"L'innocence", "les mystères de l'enfance" ? Doit-on vraiment s'en tenir à cette lecture générale ?
S'il s'agit certes d'une histoire de mystère et d'enfance, le nouveau film Kore-eda énonce une réalité plus profonde (que la traduction comme la critique s'acharne à enfouir plus profondément encore).

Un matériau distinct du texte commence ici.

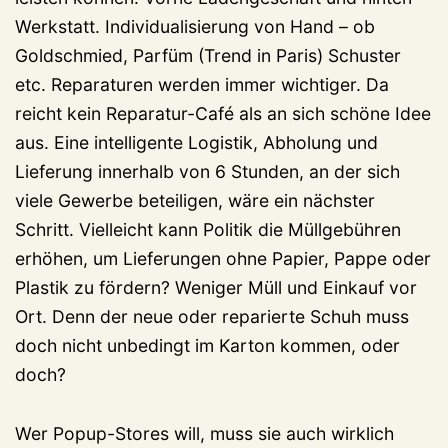
Werkstatt. Individualisierung von Hand – ob
Goldschmied, Parfüm (Trend in Paris) Schuster
etc. Reparaturen werden immer wichtiger. Da
reicht kein Reparatur-Café als an sich schöne Idee
aus. Eine intelligente Logistik, Abholung und
Lieferung innerhalb von 6 Stunden, an der sich
viele Gewerbe beteiligen, wäre ein nächster
Schritt. Vielleicht kann Politik die Müllgebühren
erhöhen, um Lieferungen ohne Papier, Pappe oder
Plastik zu fördern? Weniger Müll und Einkauf vor
Ort. Denn der neue oder reparierte Schuh muss
doch nicht unbedingt im Karton kommen, oder
doch?
Wer Popup-Stores will, muss sie auch wirklich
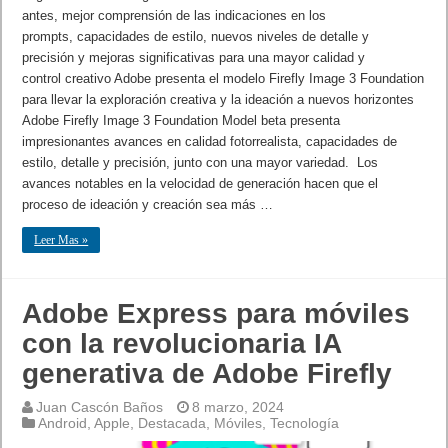
antes, mejor comprensión de las indicaciones en los
prompts, capacidades de estilo, nuevos niveles de detalle y
precisión y mejoras significativas para una mayor calidad y
control creativo Adobe presenta el modelo Firefly Image 3 Foundation
para llevar la exploración creativa y la ideación a nuevos horizontes
Adobe Firefly Image 3 Foundation Model beta presenta
impresionantes avances en calidad fotorrealista, capacidades de
estilo, detalle y precisión, junto con una mayor variedad. Los
avances notables en la velocidad de generación hacen que el
proceso de ideación y creación sea más …
Leer Mas »
Adobe Express para móviles
con la revolucionaria IA
generativa de Adobe Firefly
Juan Cascón Baños
8 marzo, 2024
Android
,
Apple
,
Destacada
,
Móviles
,
Tecnología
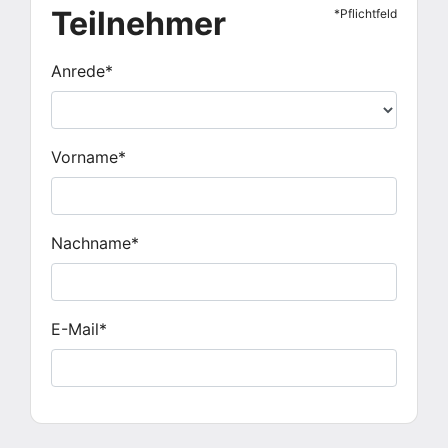
Teilnehmer
*Pflichtfeld
Anrede*
Vorname*
Nachname*
E-Mail*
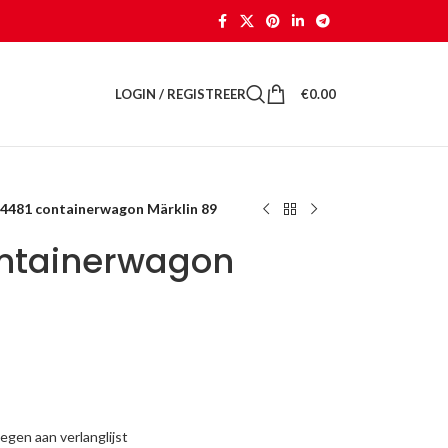
LOGIN / REGISTREER
€
0.00
 4481 containerwagon Märklin 89
ontainerwagon
gen aan verlanglijst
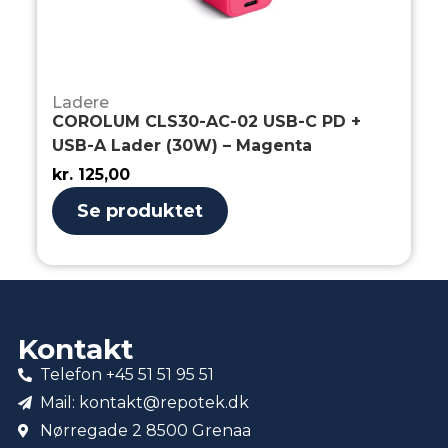
Ladere
COROLUM CLS30-AC-02 USB-C PD +
USB-A Lader (30W) – Magenta
kr.
125,00
Se produktet
Kontakt
Telefon +45 51 51 95 51
Mail: kontakt@repotek.dk
Nørregade 2 8500 Grenaa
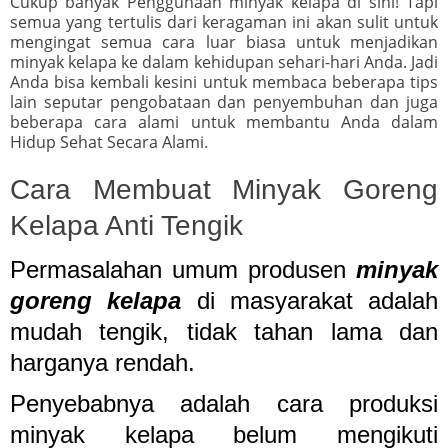
Cukup banyak Penggunaan minyak kelapa di sini! Tapi
semua yang tertulis dari keragaman ini akan sulit untuk
mengingat semua cara luar biasa untuk menjadikan
minyak kelapa ke dalam kehidupan sehari-hari Anda. Jadi
Anda bisa kembali kesini untuk membaca beberapa tips
lain seputar pengobataan dan penyembuhan dan juga
beberapa cara alami untuk membantu Anda dalam
Hidup Sehat Secara Alami.
Cara Membuat Minyak Goreng
Kelapa Anti Tengik
Permasalahan umum produsen
minyak
goreng kelapa
di masyarakat adalah
mudah tengik, tidak tahan lama dan
harganya rendah.
Penyebabnya adalah cara produksi
minyak kelapa belum mengikuti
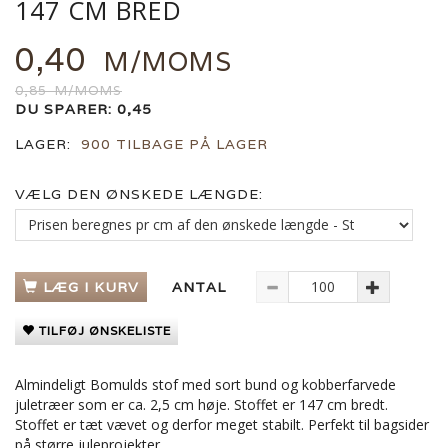
147 CM BRED
0,40
M/MOMS
0,85
M/MOMS
DU SPARER:
0,45
LAGER:
900 TILBAGE PÅ LAGER
VÆLG DEN ØNSKEDE LÆNGDE:
LÆG I KURV
ANTAL
TILFØJ ØNSKELISTE
Almindeligt Bomulds stof med sort bund og kobberfarvede
juletræer som er ca. 2,5 cm høje. Stoffet er 147 cm bredt.
Stoffet er tæt vævet og derfor meget stabilt. Perfekt til bagsider
på større juleprojekter.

Le monstre (titre original) n'est pas l'enfant, il n'est même pas innocent, sa culpabilité s'impose et l'oppose justement à l'innocence de l'enfance. La réalité qu'énonce le titre original est la volonté générale de réprimer l'expression d'un désir "monstrueux", c'est-à-dire homosexuel. Le film révèle merveilleusement bien cette opposition du désir homosexuel et du non-désir de l'innocent à travers les lieux que les corps occupent : d'un côté, l'école et la maison familiale ; de l'autre, un wagon abandonné au-delà d'un tunnel rappelant l'esthétique liminale ou la pensée foucaldienne de l'hétérotopie, le lieu autre, le lieu hors de tout localité, de toute temporalité. Il ne s'agit pas de trouver l'acteur de la répression, celui ou celle qui fait les monstres, mais ce qui dans et par ces lieux réels, s'acharne à supprimer le désir, c'est-à-dire à préserver contre l'enfant l'aliénation de l'identité. Le mystère, l'enfance, gardent en eux l'impensé qu'est le monstre, la négation de toute intériorité, de tout mystère et de toute enfance. A l'instar de l'insulte "Queer" devenu parole des insultés, "Monstre" devient un jeu, une résistance, un moyen de sortir, bref une subversion des institutions.